Tuesday 10 January, 2017

New telephone number scheme, India's chance to lead?

As a kid, one of the tasks I got every summer was to prepare a dairy of all telephone numbers and postal addresses sorted in alphabetical order. I remember atleast two instances of changes to numbering plan, when Bangalore moved from 5/6digit numbers to 7digits and then to 8 digit telephone numbers.

The Telecom Regulatory Authority Of India (TRAI) has announced setting up a committee to review numbering plans. Quite likely, we will soon have a new numbering plan for the country due to the huge increase in telephone/internet connections in the past decade. Like I did in my childhood, millions of consumers will have to update thousands of contacts on their phone to the new numbers. But since our address books today are digital,you could expect TRAI to provide us an app to update thousands of contacts in one click! The telephony problem too could be solved by a simple redirection database/service.

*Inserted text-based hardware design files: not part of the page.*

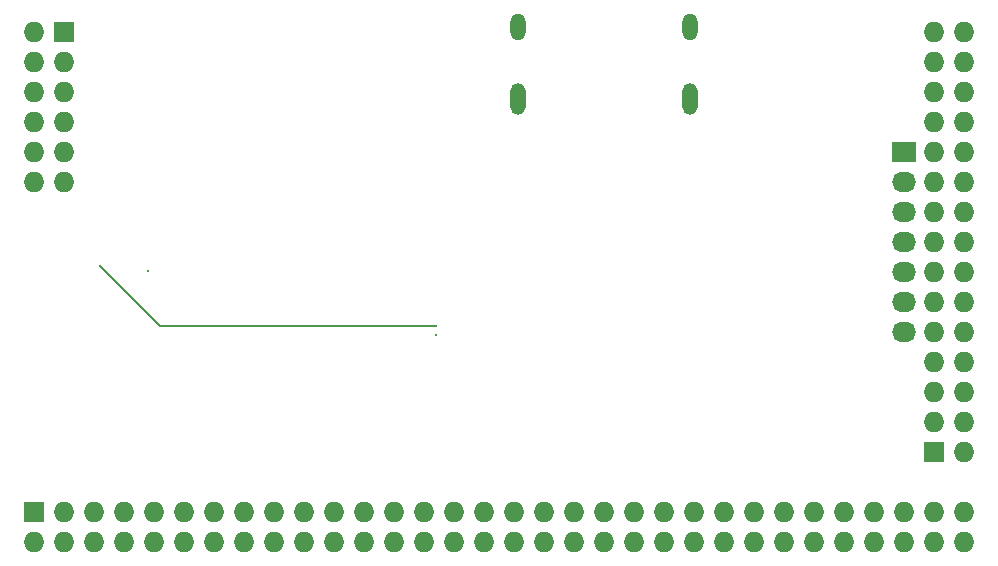
<source format=gbr>
G04 #@! TF.FileFunction,Copper,L2,Inr,Signal*
%FSLAX46Y46*%
G04 Gerber Fmt 4.6, Leading zero omitted, Abs format (unit mm)*
G04 Created by KiCad (PCBNEW 4.0.5+dfsg1-4) date Mon Mar 27 15:17:06 2017*
%MOMM*%
%LPD*%
G01*
G04 APERTURE LIST*
%ADD10C,0.100000*%
%ADD11R,1.727200X1.727200*%
%ADD12O,1.727200X1.727200*%
%ADD13R,2.032000X1.727200*%
%ADD14O,2.032000X1.727200*%
%ADD15O,1.300000X2.700000*%
%ADD16O,1.300000X2.300000*%
%ADD17C,0.330000*%
%ADD18C,0.200000*%
G04 APERTURE END LIST*
D10*
D11*
X96640000Y-104600000D03*
D12*
X96640000Y-107140000D03*
X99180000Y-104600000D03*
X99180000Y-107140000D03*
X101720000Y-104600000D03*
X101720000Y-107140000D03*
X104260000Y-104600000D03*
X104260000Y-107140000D03*
X106800000Y-104600000D03*
X106800000Y-107140000D03*
X109340000Y-104600000D03*
X109340000Y-107140000D03*
X111880000Y-104600000D03*
X111880000Y-107140000D03*
X114420000Y-104600000D03*
X114420000Y-107140000D03*
X116960000Y-104600000D03*
X116960000Y-107140000D03*
X119500000Y-104600000D03*
X119500000Y-107140000D03*
X122040000Y-104600000D03*
X122040000Y-107140000D03*
X124580000Y-104600000D03*
X124580000Y-107140000D03*
X127120000Y-104600000D03*
X127120000Y-107140000D03*
X129660000Y-104600000D03*
X129660000Y-107140000D03*
X132200000Y-104600000D03*
X132200000Y-107140000D03*
X134740000Y-104600000D03*
X134740000Y-107140000D03*
X137280000Y-104600000D03*
X137280000Y-107140000D03*
X139820000Y-104600000D03*
X139820000Y-107140000D03*
X142360000Y-104600000D03*
X142360000Y-107140000D03*
X144900000Y-104600000D03*
X144900000Y-107140000D03*
X147440000Y-104600000D03*
X147440000Y-107140000D03*
X149980000Y-104600000D03*
X149980000Y-107140000D03*
X152520000Y-104600000D03*
X152520000Y-107140000D03*
X155060000Y-104600000D03*
X155060000Y-107140000D03*
X157600000Y-104600000D03*
X157600000Y-107140000D03*
X160140000Y-104600000D03*
X160140000Y-107140000D03*
X162680000Y-104600000D03*
X162680000Y-107140000D03*
X165220000Y-104600000D03*
X165220000Y-107140000D03*
X167760000Y-104600000D03*
X167760000Y-107140000D03*
X170300000Y-104600000D03*
X170300000Y-107140000D03*
X172840000Y-104600000D03*
X172840000Y-107140000D03*
X175380000Y-104600000D03*
X175380000Y-107140000D03*
D11*
X172840000Y-99520000D03*
D12*
X175380000Y-99520000D03*
X172840000Y-96980000D03*
X175380000Y-96980000D03*
X172840000Y-94440000D03*
X175380000Y-94440000D03*
X172840000Y-91900000D03*
X175380000Y-91900000D03*
X172840000Y-89360000D03*
X175380000Y-89360000D03*
X172840000Y-86820000D03*
X175380000Y-86820000D03*
X172840000Y-84280000D03*
X175380000Y-84280000D03*
X172840000Y-81740000D03*
X175380000Y-81740000D03*
X172840000Y-79200000D03*
X175380000Y-79200000D03*
X172840000Y-76660000D03*
X175380000Y-76660000D03*
X172840000Y-74120000D03*
X175380000Y-74120000D03*
X172840000Y-71580000D03*
X175380000Y-71580000D03*
X172840000Y-69040000D03*
X175380000Y-69040000D03*
X172840000Y-66500000D03*
X175380000Y-66500000D03*
X172840000Y-63960000D03*
X175380000Y-63960000D03*
D11*
X99180000Y-63960000D03*
D12*
X96640000Y-63960000D03*
X99180000Y-66500000D03*
X96640000Y-66500000D03*
X99180000Y-69040000D03*
X96640000Y-69040000D03*
X99180000Y-71580000D03*
X96640000Y-71580000D03*
X99180000Y-74120000D03*
X96640000Y-74120000D03*
X99180000Y-76660000D03*
X96640000Y-76660000D03*
D13*
X170300000Y-74120000D03*
D14*
X170300000Y-76660000D03*
X170300000Y-79200000D03*
X170300000Y-81740000D03*
X170300000Y-84280000D03*
X170300000Y-86820000D03*
X170300000Y-89360000D03*
D15*
X137600000Y-69576000D03*
X152200000Y-69576000D03*
D16*
X152200000Y-63526000D03*
X137600000Y-63526000D03*
D17*
X102260000Y-83780000D03*
X130680000Y-88800000D03*
X106260000Y-84180000D03*
X130680000Y-89600000D03*
D18*
X107280000Y-88800000D02*
X102260000Y-83780000D01*
X130680000Y-88800000D02*
X107280000Y-88800000D01*
M02*

</source>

But a new numbering scheme will still be a huge logistical nightmare for the whole country (and probably a bigger fiasco than the recent currency demonetisation). This is because our phone numbers today are much more than just telephone numbers! To enumerate some

  • Today, a phone number is a person's identity. Whatsapp, BHIM/UPI, and thousands of other applications identify a person by their telephone number. If your telephone number changes, each of these service providers must provide you a mechanism to update your identity, and you must participate if you want to continue to use those services
  • A phone number is also an authentication mechanism - Banks, Aadhar, Gmail etc use the phone to authenticate your transactions (like 2FA), so possessing a number is equivalent of your signature in the old paper world. No piece of software will ever be allowed to update your signature on your behalf, so you must update it yourself manually.
  • A phone number is also used as a hidden/back-up auth mechanism. Should you forget your google or facebook login password, you can reset it with a code sent as a SMS to your telephone number. Quite likely, you wont update them if you don't even login to that service for a long time. And you probably don't even remember all the services with which you have shared your telephone number!
So, whats the primary requirement on the new numbering scheme? Traditionally, they got a volume projection (or total number of connections) as the primary requirement, such as to support 1 billion telephone numbers. Any such volume projection can get exhausted in a decade due to changing technology/lifestyles. What if all automobiles, consumer electronic gadgets at home and other "things" need a telephone number in future for internet connectivity? Can we afford to force so much "unproductive" work on all our people every decade?

So, the primary requirement for the new numbering scheme would be perpetual scalability. Traditional call routing on analog exchanges enforced a fixed number of digits. Digital exchanges with routing implemented in software need not have such limitations. They have to take inspiration from email address scheme; our grand-children could possibly use the same scheme, albeit with  longer ids/addresses.

I haven't come across any nation that has defined such a numbering scheme, without assuming a fixed/maximum number of digits in telephone numbers. TRAI has a chance to lead the world into the future, and I hope they do latch onto it.